**What you are asked to do:** Each entry is to be reproduced verbatim, and images are to be omitted.

**Exercise data:**
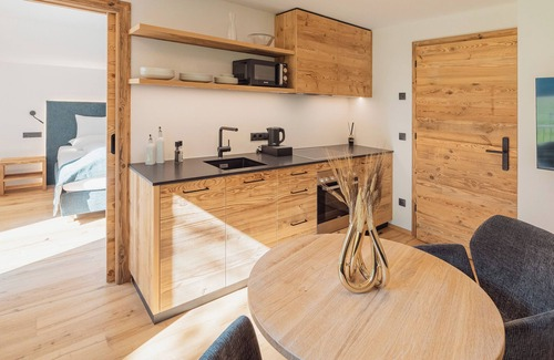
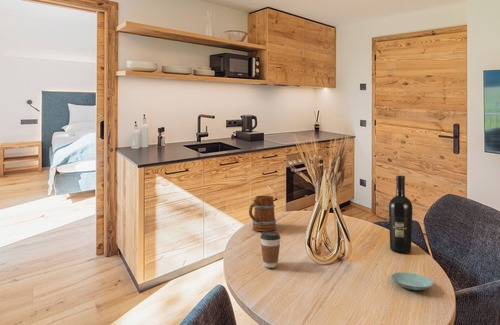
+ mug [248,195,277,232]
+ coffee cup [260,230,281,269]
+ wine bottle [388,175,414,254]
+ saucer [390,271,434,291]
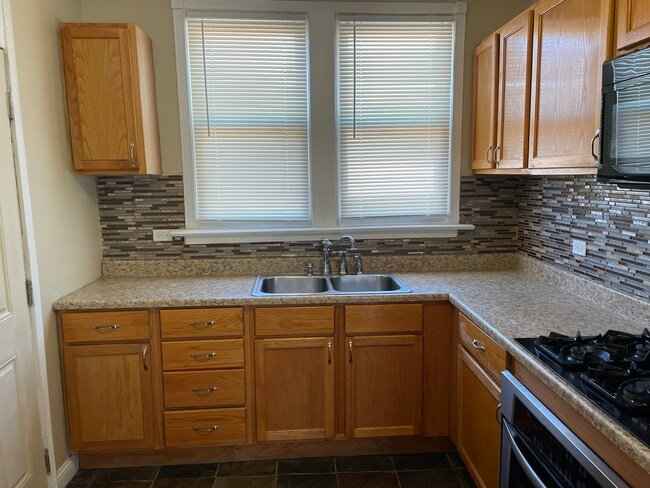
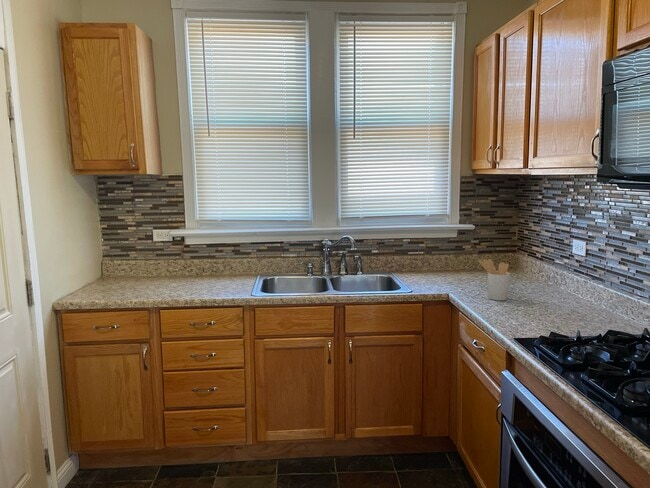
+ utensil holder [478,258,511,302]
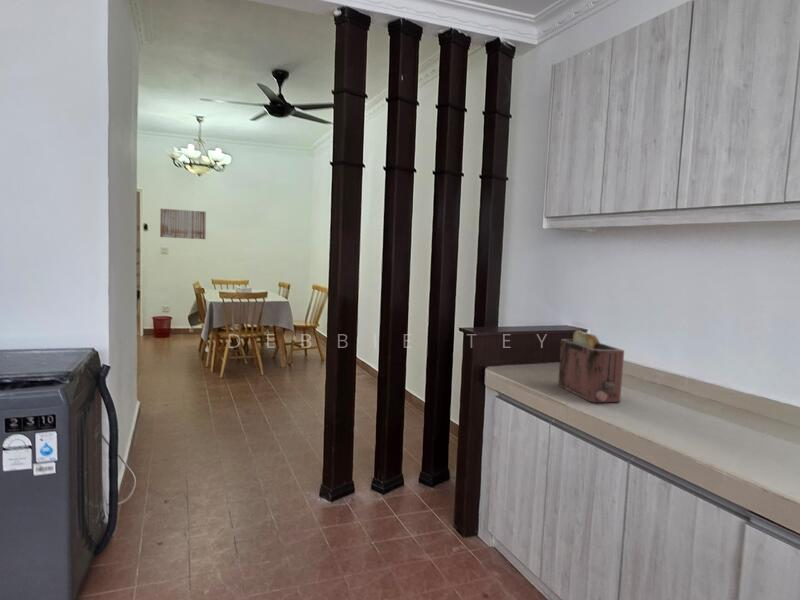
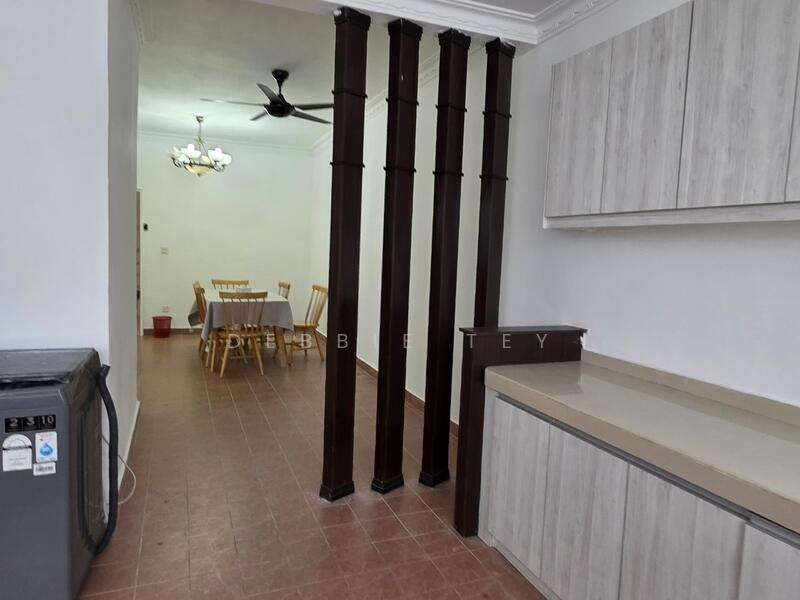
- wall art [159,208,207,240]
- toaster [557,329,625,403]
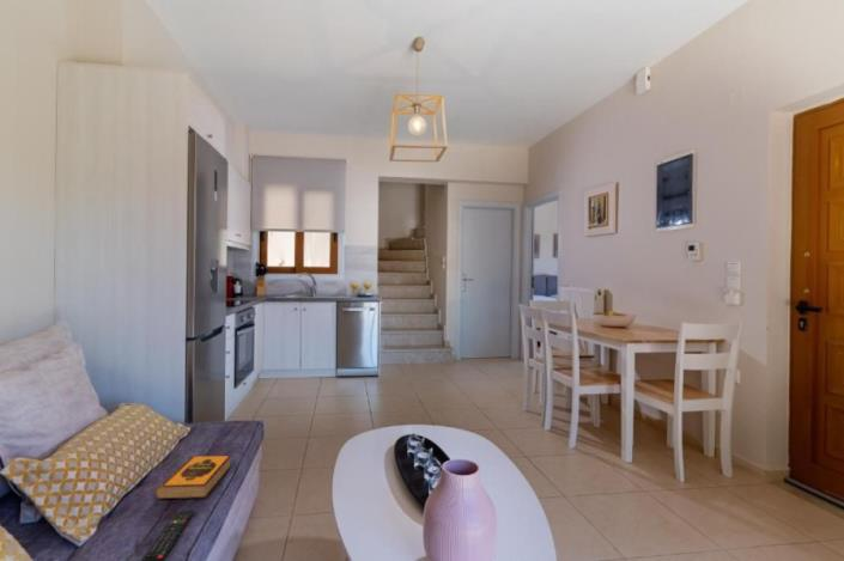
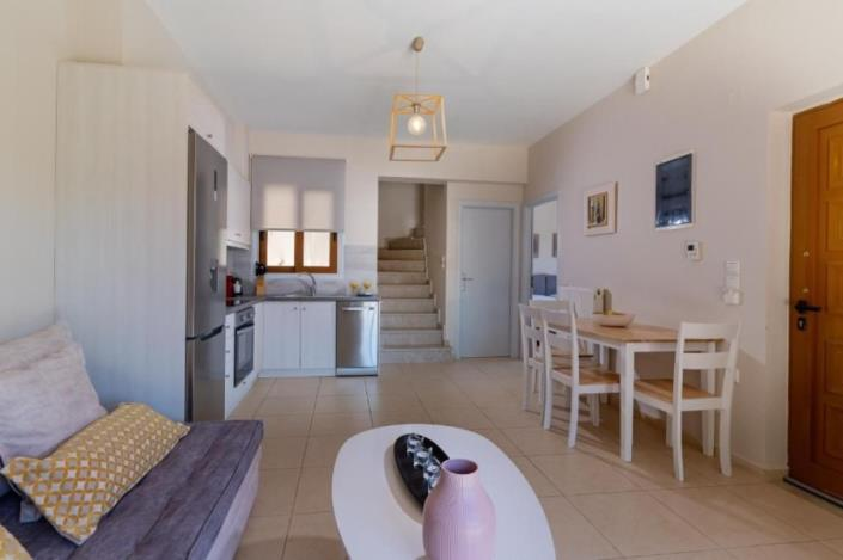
- hardback book [153,455,232,501]
- remote control [140,510,195,561]
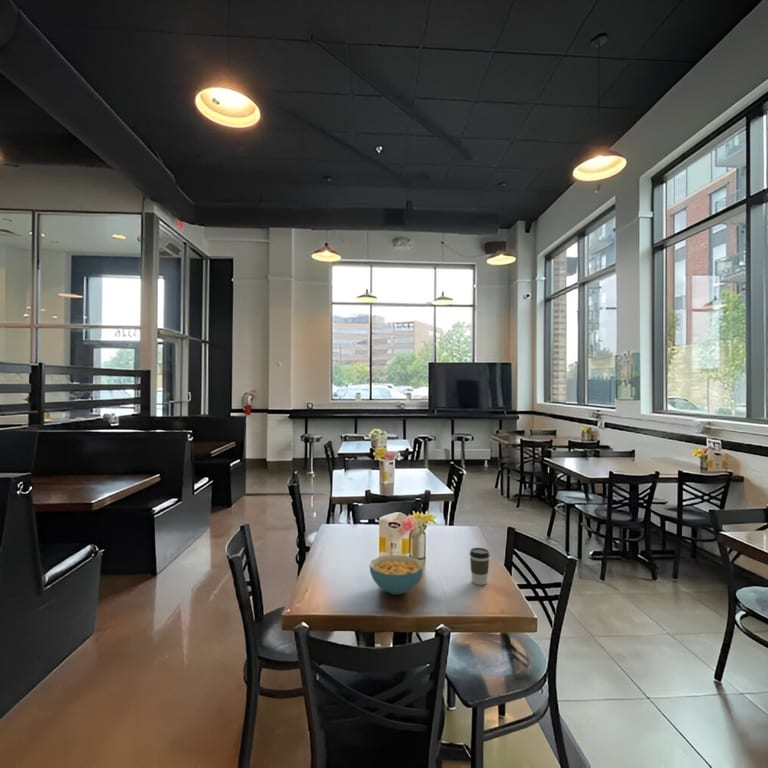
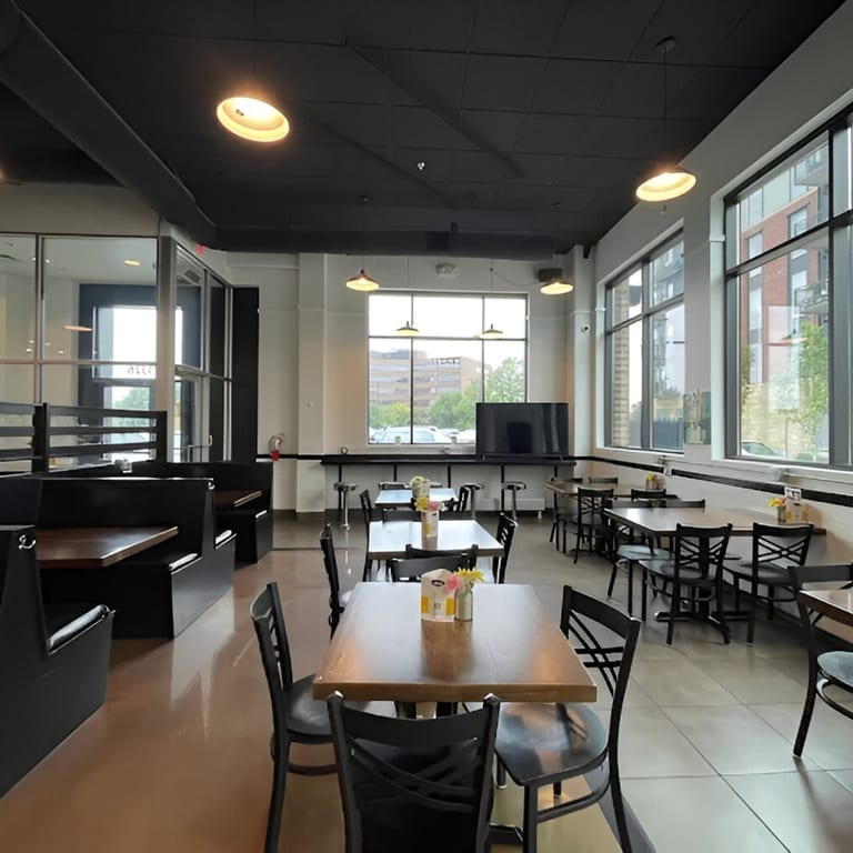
- cereal bowl [369,554,424,596]
- coffee cup [469,547,491,586]
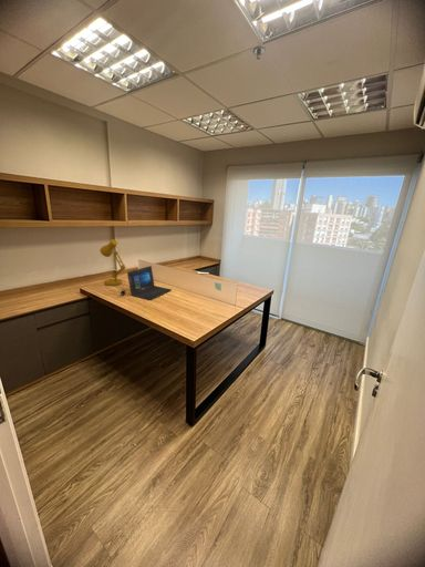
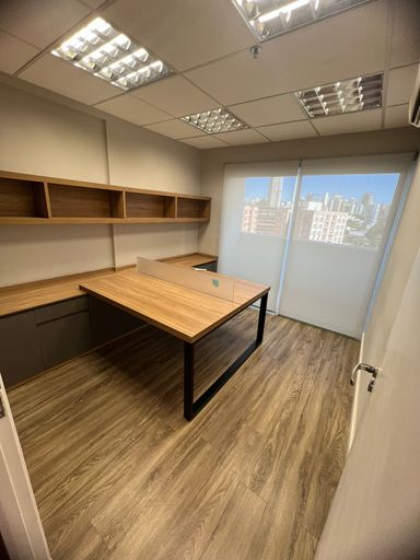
- laptop [126,265,173,301]
- desk lamp [99,238,127,297]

**Answer space:**
+ mug [248,195,277,232]
+ coffee cup [260,230,281,269]
+ wine bottle [388,175,414,254]
+ saucer [390,271,434,291]
+ utensil holder [478,258,511,302]
- wall art [159,208,207,240]
- toaster [557,329,625,403]
- hardback book [153,455,232,501]
- remote control [140,510,195,561]
- cereal bowl [369,554,424,596]
- coffee cup [469,547,491,586]
- laptop [126,265,173,301]
- desk lamp [99,238,127,297]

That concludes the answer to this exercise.